The face of the Earl grew red and pale in a breath, and successive emotions of envy and old rivalship, humbled pride and fierce discontent, passed across his turbulent heart. But these died away as the predominant thought of self-interest, and somewhat of that admiration for success which often seems like magnanimity in grasping minds, and something too of haughty exultation, that he stood a King's brother in the halls of his exile, came to chase away the more hostile and menacing feelings.

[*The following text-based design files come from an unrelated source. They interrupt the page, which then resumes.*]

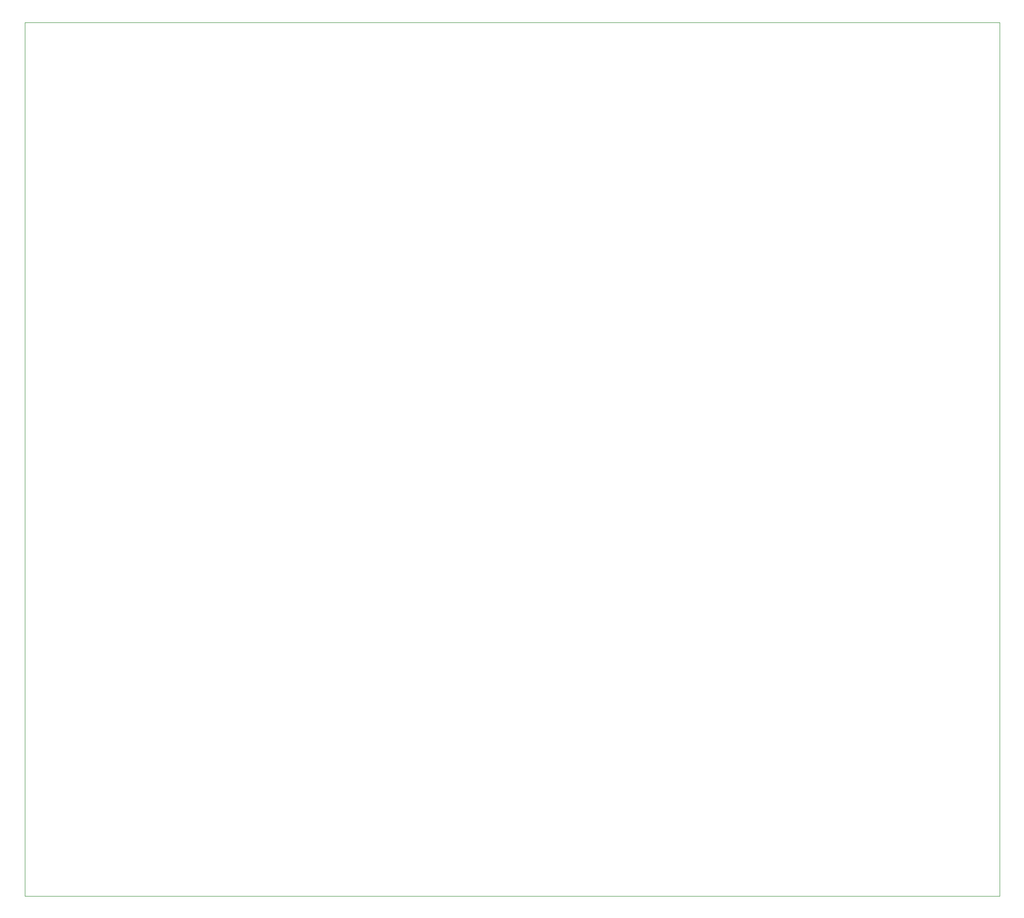
<source format=gbr>
%TF.GenerationSoftware,KiCad,Pcbnew,(6.0.7)*%
%TF.CreationDate,2022-11-30T23:51:13-03:00*%
%TF.ProjectId,ea075_project,65613037-355f-4707-926f-6a6563742e6b,rev?*%
%TF.SameCoordinates,Original*%
%TF.FileFunction,Profile,NP*%
%FSLAX46Y46*%
G04 Gerber Fmt 4.6, Leading zero omitted, Abs format (unit mm)*
G04 Created by KiCad (PCBNEW (6.0.7)) date 2022-11-30 23:51:13*
%MOMM*%
%LPD*%
G01*
G04 APERTURE LIST*
%TA.AperFunction,Profile*%
%ADD10C,0.100000*%
%TD*%
G04 APERTURE END LIST*
D10*
X58420000Y-22860000D02*
X231140000Y-22860000D01*
X231140000Y-22860000D02*
X231140000Y-177800000D01*
X231140000Y-177800000D02*
X58420000Y-177800000D01*
X58420000Y-177800000D02*
X58420000Y-22860000D01*
M02*

</source>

Then Judith approached with joy on her brow, and said:

"We shall no more eat the bread of dependence even at the hand of a father; and since Harold hath no dame to proclaim to the Church, and to place on the dais, thy wife, O my Tostig, will have state in far England little less than her sister in Rouen."

"Methinks so will it be," said Tostig. "How now, nuncius? why lookest thou so grim, and why shakest thou thy head?"

"Small chance for thy dame to keep state in the halls of the King; small hope for thyself to win back thy broad earldom. But a few weeks ere thy brother won the crown, he won also a bride in the house of thy spoiler and foe. Aldyth, the sister of Edwin and Morcar, is Lady of England; and that union shuts thee out from Northumbria for ever."

At these words, as if stricken by some deadly and inexpressible insult, the Earl recoiled, and stood a moment mute with rage and amaze. His singular beauty became distorted into the lineaments of a fiend. He stamped with his foot, as he thundered a terrible curse. Then haughtily waving his hand to the bode, in sign of dismissal, he strode to and fro the room in gloomy perturbation.

Judith, like her sister Matilda, a woman fierce and vindictive, continued, by that sharp venom that lies in the tongue of the sex, to incite still more the intense resentment of her lord. Perhaps some female jealousies of Aldyth might contribute to increase her own indignation. But without such frivolous addition to anger, there was cause eno' in this marriage thoroughly to complete the alienation between the King and his brother. It was impossible that one so revengeful as Tostig should not cherish the deepest animosity, not only against the people that had rejected, but the new Earl that had succeeded him. In wedding the sister of this fortunate rival and despoiler, Harold could not, therefore, but gall him in his most sensitive sores of soul. The King, thus, formally approved and sanctioned his ejection, solemnly took part with his foe, robbed him of all legal chance of recovering his dominions, and, in the words of the bode, "shut him out from Northumbria for ever." Nor was this even all. Grant his return to England; grant a reconciliation with Harold; still those abhorred and more fortunate enemies, necessarily made now the most intimate part of the King's family, must be most in his confidence, would curb and chafe and encounter Tostig in every scheme for his personal aggrandisement. His foes, in a word, were in the camp of his brother.

While gnashing his teeth with a wrath the more deadly because he saw not yet his way to retribution,—Judith, pursuing the separate thread of her own cogitations, said:

"And if my sister's lord, the Count of the Normans, had, as rightly he ought to have, succeeded his cousin the Monk-king, then I should have a sister on the throne, and thou in her husband a brother more tender than Harold. One who supports his barons with sword and mail, and gives the villeins rebelling against them but the brand and the cord."

"Ho!" cried Tostig, stopping suddenly in his disordered strides, "kiss me, wife, for those words! They have helped thee to power, and lit me to revenge. If thou wouldst send love to thy sister, take graphium and parchment, and write fast as a scribe. Ere the sun is an hour older, I am on my road to Count William."